# Provided data
'''
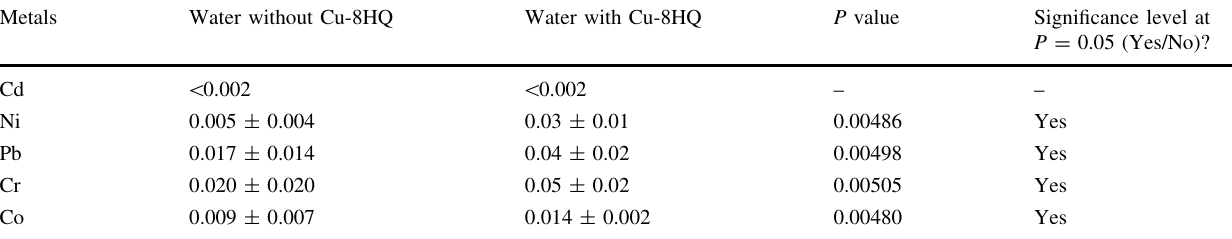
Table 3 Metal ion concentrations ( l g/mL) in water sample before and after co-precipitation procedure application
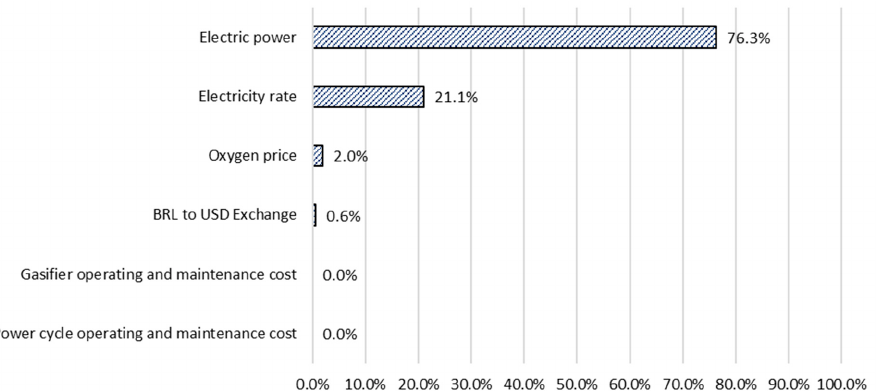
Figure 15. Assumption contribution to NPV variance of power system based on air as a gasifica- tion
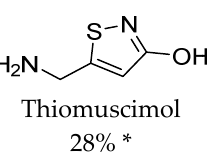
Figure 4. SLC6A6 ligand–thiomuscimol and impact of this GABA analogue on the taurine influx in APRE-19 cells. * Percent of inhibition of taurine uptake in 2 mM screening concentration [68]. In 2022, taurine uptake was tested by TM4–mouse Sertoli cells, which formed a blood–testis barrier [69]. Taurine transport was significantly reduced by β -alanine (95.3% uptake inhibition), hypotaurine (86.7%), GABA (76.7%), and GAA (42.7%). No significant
'''
# Exercise description
Copy out every line from the material above in which the word "Figure" appears.

# Result of this task
Figure 15. Assumption contribution to NPV variance of power system based on air as a gasifica- tion
Figure 4. SLC6A6 ligand–thiomuscimol and impact of this GABA analogue on the taurine influx in APRE-19 cells. * Percent of inhibition of taurine uptake in 2 mM screening concentration [68]. In 2022, taurine uptake was tested by TM4–mouse Sertoli cells, which formed a blood–testis barrier [69]. Taurine transport was significantly reduced by β -alanine (95.3% uptake inhibition), hypotaurine (86.7%), GABA (76.7%), and GAA (42.7%). No significant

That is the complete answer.